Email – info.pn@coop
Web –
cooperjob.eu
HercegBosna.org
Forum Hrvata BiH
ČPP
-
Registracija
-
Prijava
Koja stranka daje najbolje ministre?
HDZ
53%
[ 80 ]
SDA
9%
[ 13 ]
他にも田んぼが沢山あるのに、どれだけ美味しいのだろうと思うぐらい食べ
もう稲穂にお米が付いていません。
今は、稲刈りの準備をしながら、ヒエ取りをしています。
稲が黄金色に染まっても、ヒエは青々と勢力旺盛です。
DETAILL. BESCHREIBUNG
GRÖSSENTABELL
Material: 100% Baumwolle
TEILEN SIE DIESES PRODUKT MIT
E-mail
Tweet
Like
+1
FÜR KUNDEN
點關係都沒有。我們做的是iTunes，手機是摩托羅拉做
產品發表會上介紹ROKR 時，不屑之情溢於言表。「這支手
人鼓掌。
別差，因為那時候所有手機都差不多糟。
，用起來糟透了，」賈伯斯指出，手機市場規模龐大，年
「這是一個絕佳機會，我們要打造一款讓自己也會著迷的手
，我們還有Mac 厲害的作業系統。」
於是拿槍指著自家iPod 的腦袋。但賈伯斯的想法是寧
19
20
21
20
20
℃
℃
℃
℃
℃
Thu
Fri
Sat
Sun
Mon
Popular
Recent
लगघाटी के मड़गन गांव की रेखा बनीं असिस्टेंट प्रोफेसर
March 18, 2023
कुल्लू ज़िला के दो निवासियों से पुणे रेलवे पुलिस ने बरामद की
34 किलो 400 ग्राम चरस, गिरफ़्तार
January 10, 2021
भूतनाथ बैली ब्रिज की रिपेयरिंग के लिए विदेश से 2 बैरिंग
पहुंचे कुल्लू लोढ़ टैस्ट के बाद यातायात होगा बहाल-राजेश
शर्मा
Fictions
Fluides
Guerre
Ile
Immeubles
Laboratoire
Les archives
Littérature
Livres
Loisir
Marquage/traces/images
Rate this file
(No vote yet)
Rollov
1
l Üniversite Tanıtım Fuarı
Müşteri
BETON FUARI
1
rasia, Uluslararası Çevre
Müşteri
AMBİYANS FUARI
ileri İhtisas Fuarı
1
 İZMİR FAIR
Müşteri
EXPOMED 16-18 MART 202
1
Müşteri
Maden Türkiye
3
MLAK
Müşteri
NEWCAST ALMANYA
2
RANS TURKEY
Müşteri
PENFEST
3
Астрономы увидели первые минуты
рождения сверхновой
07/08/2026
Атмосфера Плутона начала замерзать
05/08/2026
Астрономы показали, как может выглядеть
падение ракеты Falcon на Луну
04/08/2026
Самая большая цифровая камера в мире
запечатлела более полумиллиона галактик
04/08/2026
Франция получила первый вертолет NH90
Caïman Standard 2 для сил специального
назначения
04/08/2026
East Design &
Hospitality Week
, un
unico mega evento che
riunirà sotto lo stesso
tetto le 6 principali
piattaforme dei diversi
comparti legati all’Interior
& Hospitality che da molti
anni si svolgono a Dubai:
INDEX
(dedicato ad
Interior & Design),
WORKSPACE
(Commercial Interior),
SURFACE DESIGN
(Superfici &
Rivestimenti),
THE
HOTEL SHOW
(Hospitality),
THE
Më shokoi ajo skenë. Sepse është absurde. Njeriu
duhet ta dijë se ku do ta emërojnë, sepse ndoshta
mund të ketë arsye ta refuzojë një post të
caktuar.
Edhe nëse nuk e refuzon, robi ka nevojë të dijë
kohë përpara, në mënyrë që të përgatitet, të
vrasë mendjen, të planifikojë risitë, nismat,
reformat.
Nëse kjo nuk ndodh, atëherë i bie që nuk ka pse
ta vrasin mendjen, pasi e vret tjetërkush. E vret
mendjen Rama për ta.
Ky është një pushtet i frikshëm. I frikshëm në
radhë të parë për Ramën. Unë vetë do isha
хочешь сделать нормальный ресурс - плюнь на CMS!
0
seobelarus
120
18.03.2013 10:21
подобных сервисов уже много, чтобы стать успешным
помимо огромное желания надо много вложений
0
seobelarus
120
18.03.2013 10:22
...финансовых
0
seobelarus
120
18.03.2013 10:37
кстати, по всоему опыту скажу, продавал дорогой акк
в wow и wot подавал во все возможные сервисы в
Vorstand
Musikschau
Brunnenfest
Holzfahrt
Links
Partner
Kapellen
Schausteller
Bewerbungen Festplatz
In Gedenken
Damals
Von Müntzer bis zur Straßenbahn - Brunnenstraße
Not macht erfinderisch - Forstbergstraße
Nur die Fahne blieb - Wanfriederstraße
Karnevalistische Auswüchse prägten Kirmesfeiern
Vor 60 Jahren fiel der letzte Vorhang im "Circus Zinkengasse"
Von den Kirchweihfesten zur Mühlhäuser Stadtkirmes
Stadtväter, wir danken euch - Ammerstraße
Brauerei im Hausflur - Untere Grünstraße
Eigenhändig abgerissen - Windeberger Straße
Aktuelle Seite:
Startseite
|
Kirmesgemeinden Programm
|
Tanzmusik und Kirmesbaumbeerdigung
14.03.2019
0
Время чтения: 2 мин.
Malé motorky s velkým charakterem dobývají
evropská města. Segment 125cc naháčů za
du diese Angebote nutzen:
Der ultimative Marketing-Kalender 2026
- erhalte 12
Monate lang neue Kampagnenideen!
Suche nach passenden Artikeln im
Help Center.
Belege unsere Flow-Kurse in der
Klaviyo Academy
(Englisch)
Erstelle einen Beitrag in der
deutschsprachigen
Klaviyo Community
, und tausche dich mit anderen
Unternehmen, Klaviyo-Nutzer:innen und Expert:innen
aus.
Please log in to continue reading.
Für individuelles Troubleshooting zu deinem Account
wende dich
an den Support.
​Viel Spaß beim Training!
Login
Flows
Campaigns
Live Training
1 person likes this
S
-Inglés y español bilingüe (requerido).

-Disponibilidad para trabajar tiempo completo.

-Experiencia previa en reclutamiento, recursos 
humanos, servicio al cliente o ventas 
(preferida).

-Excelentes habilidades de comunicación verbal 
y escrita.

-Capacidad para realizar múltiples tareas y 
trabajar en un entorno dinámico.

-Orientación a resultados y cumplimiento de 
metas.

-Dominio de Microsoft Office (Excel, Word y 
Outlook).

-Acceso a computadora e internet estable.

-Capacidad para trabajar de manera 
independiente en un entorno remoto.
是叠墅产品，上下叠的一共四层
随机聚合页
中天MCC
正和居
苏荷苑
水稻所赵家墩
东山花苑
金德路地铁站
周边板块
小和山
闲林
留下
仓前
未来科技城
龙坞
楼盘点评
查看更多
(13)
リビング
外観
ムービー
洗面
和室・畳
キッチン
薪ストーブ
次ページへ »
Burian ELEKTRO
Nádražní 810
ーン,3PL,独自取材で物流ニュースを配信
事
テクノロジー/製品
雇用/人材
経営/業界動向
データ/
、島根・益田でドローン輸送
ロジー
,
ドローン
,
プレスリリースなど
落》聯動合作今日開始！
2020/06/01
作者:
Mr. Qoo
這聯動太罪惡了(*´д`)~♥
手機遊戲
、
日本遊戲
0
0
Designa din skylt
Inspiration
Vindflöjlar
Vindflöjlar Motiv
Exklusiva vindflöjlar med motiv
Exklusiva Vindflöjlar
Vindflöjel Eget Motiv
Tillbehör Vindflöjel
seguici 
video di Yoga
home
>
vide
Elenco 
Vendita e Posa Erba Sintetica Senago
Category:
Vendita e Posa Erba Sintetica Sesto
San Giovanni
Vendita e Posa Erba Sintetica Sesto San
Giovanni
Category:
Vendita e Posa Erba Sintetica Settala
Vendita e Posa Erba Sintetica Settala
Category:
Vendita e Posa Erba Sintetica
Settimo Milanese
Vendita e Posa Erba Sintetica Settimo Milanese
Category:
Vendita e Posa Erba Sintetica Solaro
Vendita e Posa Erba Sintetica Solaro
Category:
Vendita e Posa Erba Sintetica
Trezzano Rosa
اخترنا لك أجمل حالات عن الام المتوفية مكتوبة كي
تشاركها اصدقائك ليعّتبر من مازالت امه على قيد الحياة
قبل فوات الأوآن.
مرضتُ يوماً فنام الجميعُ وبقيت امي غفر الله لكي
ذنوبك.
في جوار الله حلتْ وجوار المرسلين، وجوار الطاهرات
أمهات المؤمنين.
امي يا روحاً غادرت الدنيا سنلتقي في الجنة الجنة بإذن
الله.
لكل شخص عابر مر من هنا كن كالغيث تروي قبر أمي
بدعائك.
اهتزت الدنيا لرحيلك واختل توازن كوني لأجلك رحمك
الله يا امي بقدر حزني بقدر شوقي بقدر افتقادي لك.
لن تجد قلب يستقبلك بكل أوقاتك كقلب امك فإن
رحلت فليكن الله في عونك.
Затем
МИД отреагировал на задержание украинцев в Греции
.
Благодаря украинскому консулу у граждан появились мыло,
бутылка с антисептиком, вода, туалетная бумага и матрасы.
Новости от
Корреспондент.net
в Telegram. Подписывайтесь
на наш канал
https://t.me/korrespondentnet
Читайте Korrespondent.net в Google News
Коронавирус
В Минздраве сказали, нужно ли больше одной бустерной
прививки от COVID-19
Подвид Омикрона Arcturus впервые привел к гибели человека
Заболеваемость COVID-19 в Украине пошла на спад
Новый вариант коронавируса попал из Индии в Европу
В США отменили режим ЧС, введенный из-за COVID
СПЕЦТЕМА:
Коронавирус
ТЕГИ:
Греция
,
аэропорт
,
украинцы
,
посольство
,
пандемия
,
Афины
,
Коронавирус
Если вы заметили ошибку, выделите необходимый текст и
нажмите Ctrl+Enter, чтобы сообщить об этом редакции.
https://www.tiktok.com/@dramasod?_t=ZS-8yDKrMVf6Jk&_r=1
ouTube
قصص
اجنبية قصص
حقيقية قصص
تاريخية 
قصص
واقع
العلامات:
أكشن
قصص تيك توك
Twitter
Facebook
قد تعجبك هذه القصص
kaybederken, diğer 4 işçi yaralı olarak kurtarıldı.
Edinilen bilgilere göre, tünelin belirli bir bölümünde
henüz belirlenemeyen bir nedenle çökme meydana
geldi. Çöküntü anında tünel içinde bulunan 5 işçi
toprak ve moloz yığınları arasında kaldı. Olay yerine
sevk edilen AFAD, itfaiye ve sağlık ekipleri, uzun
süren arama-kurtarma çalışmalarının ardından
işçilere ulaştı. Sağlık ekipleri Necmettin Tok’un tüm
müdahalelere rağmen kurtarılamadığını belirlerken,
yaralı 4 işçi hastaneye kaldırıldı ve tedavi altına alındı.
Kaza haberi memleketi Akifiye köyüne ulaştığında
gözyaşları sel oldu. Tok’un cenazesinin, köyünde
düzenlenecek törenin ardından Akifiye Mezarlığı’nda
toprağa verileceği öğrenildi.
----------------------------------------
Enumera cada línea de los registros que contenga la palabra "Settimo", copiándola completa. Se distinguen mayúsculas y minúsculas.

Settimo Milanese
Vendita e Posa Erba Sintetica Settimo Milanese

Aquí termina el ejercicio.